▸ TRY IT
Set down exactly the lines in the records below that run from the line with "left knee: (56, 518)" to the line with "left shoulder: (148, 473)", inclusive, and nothing more.

▸ Items from a data source
--- START ---
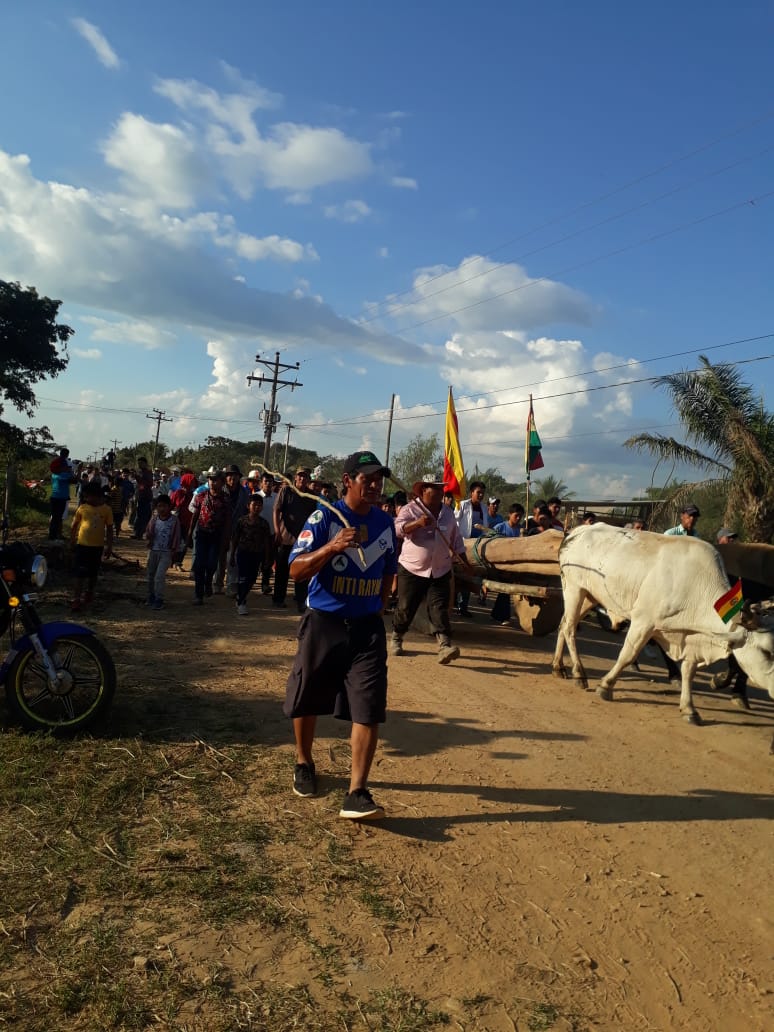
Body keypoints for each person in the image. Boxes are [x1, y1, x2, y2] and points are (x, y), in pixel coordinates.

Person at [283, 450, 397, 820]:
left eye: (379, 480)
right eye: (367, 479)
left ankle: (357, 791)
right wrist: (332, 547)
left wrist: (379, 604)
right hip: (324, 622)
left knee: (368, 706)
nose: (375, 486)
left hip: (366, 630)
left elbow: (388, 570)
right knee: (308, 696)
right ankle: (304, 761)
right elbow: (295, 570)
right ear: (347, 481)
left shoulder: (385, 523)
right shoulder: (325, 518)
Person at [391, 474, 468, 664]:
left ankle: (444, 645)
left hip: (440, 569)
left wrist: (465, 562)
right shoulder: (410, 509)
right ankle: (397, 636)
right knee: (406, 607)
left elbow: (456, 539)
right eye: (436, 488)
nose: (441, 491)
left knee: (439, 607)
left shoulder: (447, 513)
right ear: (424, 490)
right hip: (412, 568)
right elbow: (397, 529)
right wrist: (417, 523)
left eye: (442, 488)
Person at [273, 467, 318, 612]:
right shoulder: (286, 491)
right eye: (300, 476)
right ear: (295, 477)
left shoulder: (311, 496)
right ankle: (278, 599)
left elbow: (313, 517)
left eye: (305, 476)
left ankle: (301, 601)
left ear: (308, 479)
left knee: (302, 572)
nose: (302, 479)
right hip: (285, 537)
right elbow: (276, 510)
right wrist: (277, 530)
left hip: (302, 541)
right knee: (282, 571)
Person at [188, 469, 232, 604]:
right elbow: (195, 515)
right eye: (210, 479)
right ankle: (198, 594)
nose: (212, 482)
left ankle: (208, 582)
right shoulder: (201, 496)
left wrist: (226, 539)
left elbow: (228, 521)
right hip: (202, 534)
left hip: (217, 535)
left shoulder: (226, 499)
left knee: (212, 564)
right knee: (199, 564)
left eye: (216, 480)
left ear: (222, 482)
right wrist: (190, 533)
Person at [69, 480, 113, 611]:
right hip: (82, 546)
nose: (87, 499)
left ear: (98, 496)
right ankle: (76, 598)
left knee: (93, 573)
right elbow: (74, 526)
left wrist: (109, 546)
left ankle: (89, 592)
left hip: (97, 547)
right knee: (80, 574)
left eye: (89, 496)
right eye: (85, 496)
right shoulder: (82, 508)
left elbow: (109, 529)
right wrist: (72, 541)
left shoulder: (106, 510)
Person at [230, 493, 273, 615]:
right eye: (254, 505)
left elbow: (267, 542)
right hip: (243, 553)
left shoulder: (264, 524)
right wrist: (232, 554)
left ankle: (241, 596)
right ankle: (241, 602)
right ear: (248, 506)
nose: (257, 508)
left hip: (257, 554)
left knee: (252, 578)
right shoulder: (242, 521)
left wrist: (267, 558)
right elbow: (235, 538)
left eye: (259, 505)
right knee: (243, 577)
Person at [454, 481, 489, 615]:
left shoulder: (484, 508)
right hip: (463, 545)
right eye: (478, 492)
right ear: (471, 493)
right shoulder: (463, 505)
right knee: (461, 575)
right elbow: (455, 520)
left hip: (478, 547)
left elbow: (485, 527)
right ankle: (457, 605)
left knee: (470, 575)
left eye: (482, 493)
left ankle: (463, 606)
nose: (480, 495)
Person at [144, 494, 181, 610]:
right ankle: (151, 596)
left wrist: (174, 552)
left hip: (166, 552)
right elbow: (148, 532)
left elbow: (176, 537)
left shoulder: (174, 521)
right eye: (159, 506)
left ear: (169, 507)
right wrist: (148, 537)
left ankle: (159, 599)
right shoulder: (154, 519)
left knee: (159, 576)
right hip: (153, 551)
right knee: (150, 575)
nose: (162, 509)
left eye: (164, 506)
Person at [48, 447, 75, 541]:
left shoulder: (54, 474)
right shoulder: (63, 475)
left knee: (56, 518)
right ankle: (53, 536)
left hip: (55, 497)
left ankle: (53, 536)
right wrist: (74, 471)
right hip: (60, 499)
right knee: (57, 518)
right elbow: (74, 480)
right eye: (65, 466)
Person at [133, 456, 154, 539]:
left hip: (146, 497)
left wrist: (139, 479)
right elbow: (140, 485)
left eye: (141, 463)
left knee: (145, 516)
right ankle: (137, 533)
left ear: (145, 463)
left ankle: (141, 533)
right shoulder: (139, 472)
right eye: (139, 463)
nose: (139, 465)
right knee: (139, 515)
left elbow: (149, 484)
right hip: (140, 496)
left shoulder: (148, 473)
--- END ---
--- START ---
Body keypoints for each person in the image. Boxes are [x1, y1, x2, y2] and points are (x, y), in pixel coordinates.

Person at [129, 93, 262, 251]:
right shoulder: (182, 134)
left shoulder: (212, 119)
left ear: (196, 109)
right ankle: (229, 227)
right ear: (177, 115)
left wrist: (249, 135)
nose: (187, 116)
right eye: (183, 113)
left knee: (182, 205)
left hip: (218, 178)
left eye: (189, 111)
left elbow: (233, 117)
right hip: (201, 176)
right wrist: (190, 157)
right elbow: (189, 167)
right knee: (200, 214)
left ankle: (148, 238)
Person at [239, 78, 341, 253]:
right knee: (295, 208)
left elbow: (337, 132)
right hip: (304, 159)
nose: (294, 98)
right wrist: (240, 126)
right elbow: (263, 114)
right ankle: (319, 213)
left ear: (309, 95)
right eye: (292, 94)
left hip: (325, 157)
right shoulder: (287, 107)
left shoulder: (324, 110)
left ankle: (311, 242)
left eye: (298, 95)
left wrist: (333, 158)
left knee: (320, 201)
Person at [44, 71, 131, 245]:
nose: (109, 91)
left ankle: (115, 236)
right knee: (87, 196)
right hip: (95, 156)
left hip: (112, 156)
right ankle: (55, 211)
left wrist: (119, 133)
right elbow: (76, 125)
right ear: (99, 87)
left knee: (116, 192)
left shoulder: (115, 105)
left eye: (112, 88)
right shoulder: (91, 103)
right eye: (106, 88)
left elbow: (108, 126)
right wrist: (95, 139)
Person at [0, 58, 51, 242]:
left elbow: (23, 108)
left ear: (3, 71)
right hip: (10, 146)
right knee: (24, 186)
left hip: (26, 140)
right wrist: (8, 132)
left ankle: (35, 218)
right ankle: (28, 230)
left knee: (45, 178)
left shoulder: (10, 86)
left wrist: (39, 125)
--- END ---
▸ EXERCISE RESULT
left knee: (56, 518)
right ankle: (53, 536)
left hip: (55, 497)
left ankle: (53, 536)
right wrist: (74, 471)
right hip: (60, 499)
right knee: (57, 518)
right elbow: (74, 480)
right eye: (65, 466)
Person at [133, 456, 154, 539]:
left hip: (146, 497)
left wrist: (139, 479)
right elbow: (140, 485)
left eye: (141, 463)
left knee: (145, 516)
right ankle: (137, 533)
left ear: (145, 463)
left ankle: (141, 533)
right shoulder: (139, 472)
right eye: (139, 463)
nose: (139, 465)
right knee: (139, 515)
left elbow: (149, 484)
right hip: (140, 496)
left shoulder: (148, 473)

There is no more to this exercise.